WOULD JESUS HAVE DIED FOR JUST THE ONE?
“When Christ died, He died for you individually just as much as if you’d been the only man in the world.” — C.S. Lewis
The literary great, C.S. Lewis, proposes that Christ’s love for us is so vast that He would have died for us even if we had been the only person in the world. Our Lord would have faced the cross for us alone. Is this true? Theologians would argue that we could never know, as this would never have happened. Yet what we do know is the heart of God.
We know that God’s love for us is immeasurable… a love beyond compare… a love that can never be found in this world. We understand that He personally cares for each one of us. He is deeply involved in every detail of our lives. His intimate knowledge of our joys, our struggles, our triumphs and our tears is limitless. His abiding presence with us by His Spirit shows that we are His own.
“God loves each of us as if there were only one of us.” — St. Augustine
God places the highest value upon us. We are His creation, the culmination of His created works. We are so valuable that He created us in His image. We are a reflection of Him. Out of His great love for us, Jesus laid down His life so that all mankind could live. We didn’t just happen to be part of the bargain. He came to save us personally because of His deep love for us individually. Perhaps, then, He would have died for just the one.

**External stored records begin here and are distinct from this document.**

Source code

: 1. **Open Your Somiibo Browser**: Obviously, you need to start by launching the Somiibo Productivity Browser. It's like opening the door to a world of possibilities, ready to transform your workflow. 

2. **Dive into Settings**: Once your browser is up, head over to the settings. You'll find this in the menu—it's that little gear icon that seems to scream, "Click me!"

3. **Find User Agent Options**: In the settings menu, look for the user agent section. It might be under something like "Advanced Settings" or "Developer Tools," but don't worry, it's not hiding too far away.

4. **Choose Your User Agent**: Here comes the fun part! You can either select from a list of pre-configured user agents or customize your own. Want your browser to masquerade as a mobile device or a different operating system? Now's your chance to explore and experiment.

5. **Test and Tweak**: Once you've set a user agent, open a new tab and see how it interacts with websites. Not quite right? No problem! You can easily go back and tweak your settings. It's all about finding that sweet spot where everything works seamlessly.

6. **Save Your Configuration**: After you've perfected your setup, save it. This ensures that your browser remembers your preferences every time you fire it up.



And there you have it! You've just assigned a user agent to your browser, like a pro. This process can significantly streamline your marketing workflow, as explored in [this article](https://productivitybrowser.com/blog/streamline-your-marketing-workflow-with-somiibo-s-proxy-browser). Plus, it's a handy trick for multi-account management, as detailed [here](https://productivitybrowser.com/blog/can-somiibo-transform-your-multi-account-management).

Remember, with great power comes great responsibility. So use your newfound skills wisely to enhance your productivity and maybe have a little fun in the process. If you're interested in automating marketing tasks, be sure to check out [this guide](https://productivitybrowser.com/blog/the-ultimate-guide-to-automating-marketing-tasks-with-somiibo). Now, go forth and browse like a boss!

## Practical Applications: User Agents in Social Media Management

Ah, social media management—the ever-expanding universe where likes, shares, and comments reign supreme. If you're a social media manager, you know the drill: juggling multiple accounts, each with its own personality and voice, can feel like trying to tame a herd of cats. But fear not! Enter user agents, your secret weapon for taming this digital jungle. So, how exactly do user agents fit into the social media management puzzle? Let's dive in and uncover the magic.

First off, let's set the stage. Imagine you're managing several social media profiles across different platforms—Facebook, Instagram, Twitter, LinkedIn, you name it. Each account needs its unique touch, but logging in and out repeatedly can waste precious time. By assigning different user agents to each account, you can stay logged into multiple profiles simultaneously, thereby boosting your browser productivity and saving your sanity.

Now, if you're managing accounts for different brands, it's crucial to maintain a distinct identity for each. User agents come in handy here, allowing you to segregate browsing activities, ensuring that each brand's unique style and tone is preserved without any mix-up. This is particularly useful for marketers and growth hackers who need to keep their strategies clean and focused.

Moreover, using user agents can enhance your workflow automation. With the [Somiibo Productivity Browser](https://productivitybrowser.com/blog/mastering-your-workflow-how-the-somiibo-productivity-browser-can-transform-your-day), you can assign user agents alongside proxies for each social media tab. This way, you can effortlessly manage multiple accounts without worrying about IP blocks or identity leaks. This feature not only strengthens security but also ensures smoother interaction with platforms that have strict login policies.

This idea is played out in the first book of C.S. Lewis’ Narnia series, The Lion, the Witch and the Wardrobe. The land of Narnia is a fantasy world that parallels our world… a land filled with fantastical creatures and talking beasts. The great lion Aslan is the King of Beasts in this created world, as Christ is the King of Kings in our world. Narnia is discovered by four siblings who happen upon the land through a mysterious wardrobe. The world they enter is under the spell of the evil White Witch who has caused it to be always winter and never Christmas.
Yet Aslan, the ruler of Narnia and the story’s Christ figure, is on the move. His return is breaking the power of the White Witch over Narnia. The snow is melting and signs of spring are appearing. However, one brother, Edmund, falls prey to the temptations of the White Witch and betrays his brother, Peter, and sisters, Lucy and Susan. The law of Narnia states that any traitor must die at the hand of the White Witch. The law of the land was created by the Emperor Beyond the Sea, symbolic of God the Father. This “Deep Magic” is not to be defied. The Witch demands of Aslan that Edmund’s life be forfeited to her as the law dictates. Aslan roars…
“Do not cite the Deep Magic to me, Witch. I was there when it was written.” — Aslan
Aslan confers privately with the White Witch. When the two emerge from their council, the Witch appears pleased as Aslan announces that she has renounced her claim upon Edmund’s life. The Narnians rejoice at the news. Aslan is somber, for he has agreed to sacrifice his life for that of the young boy. Just as Christ died in obedience to His Father, so Aslan dies in obedience to the higher laws of the Deep Magic.
“It is the blood that makes atonement for one’s life.” — Leviticus 17:11
What the White Witch failed to realize was that Narnia’s Deepest Magic, written before the dawn of time, states that… when a willing victim who has committed no treachery is killed in a traitor’s stead, death itself is reversed. The perfect sacrifice will make atonement for all life. Christ is the perfect sacrificial Lamb who redeemed mankind from all sin. Like Christ, Aslan is one without treachery who sacrifices himself to atone for Edmund’s sin.
These sacrifices are acts of love. Death is reversed in the resurrection of Christ. Aslan, too, overcomes death and is resurrected. When the White Witch meets upon the glorified Aslan in battle, she exclaims in disbelief, “Impossible!” While Peter tries bravely to battle the White Witch, Aslan leaps upon her, defeating her once and for all. Narnia is saved and enjoys a new peace under their glorious ruler, Aslan.
“You are not your own, for you have been redeemed at infinite cost.” — 1 Corinthians 6:19-20
C.S. Lewis portrays Aslan as the sacrificial life who willingly dies for the freedom of one boy. Ultimately, Aslan saves all Narnia… yet he dies to save Edmund. Lewis implies in this story that Christ would have done the same. His ultimate sacrifice would have been the atonement for all people… or just one. He would have sacrificed His life for us even if we were the only one. In God’s eyes, one human life is as important as all human lives. As Lewis reasons, if we had been the only one on earth, Jesus would have done no less. How loved we are by our Savior!